The Isle of Man’s Financial Services Authority has published a response to comments received in connection with a draft guidance note published earlier in the year, which proposed certain changes to the way collective investment schemes are regulated.
The Feedback Statement to the Discussion Paper on Draft Guidance Note – Governance of Collective Investment Schemes, as it’s called, makes a number of points,one of which is in response to the observation that certain best practice principles outlined in the guidance note “may contribute to further contraction of the Isle of Man’s funds sector, due to the time and costs incurred by industry participants”.
To this, the IoM FSA said it “acknowledges that regulatory measures can impose a time and cost burden; however, in this case the guidance note simply sets out best practice, rather than imposing additional regulatory requirements”.
At another point, the IoM FSA says a single set of guidance covering schemes governance across all three Crown Dependencies – Jersey, Guernsey and the IoM – “was not within the scope of this exercise”, and that “governance arrangements vary across jurisdictions due to local legal frameworks, regulatory requirements and product structures”.

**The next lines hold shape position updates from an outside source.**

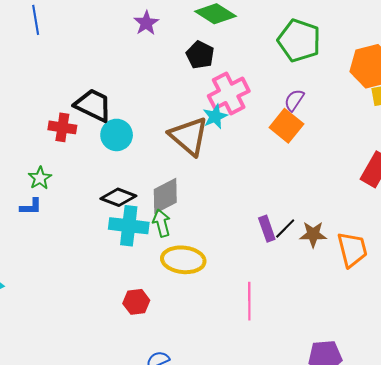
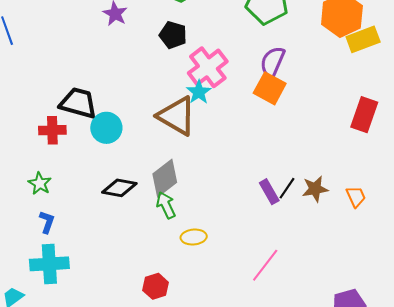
purple semicircle: (294, 100) -> (273, 62), size x1.4
blue L-shape: (31, 207) -> (47, 222), moved, turned -60
cyan cross: (129, 226) -> (49, 264), moved
orange trapezoid: (352, 249) -> (356, 197), size x0.6
yellow ellipse: (183, 260) -> (194, 237), size x0.6
pink line: (249, 301) -> (265, 265), turned 48

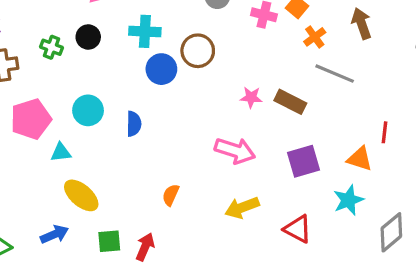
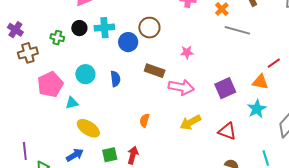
cyan cross: (145, 31) -> (104, 28), moved
brown rectangle: (290, 102) -> (155, 71), moved
red line: (385, 132) -> (274, 63), turned 56

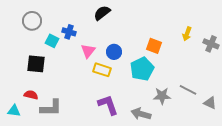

An amended Guidance Note is due to be published on the authority’s website today, and a press release issued in due course, the document says.
As reported, the IoM FSA published its Draft Guidance Note on how collective investment schemes should best be regulated in May, in what was understood at the time to have been a response to certain recent investment scheme failures that had left some investors out-of-pocket.
The deadline for comments was 14 July, and the fact that comments received might “not result in a change to the proposals” under consideration was noted.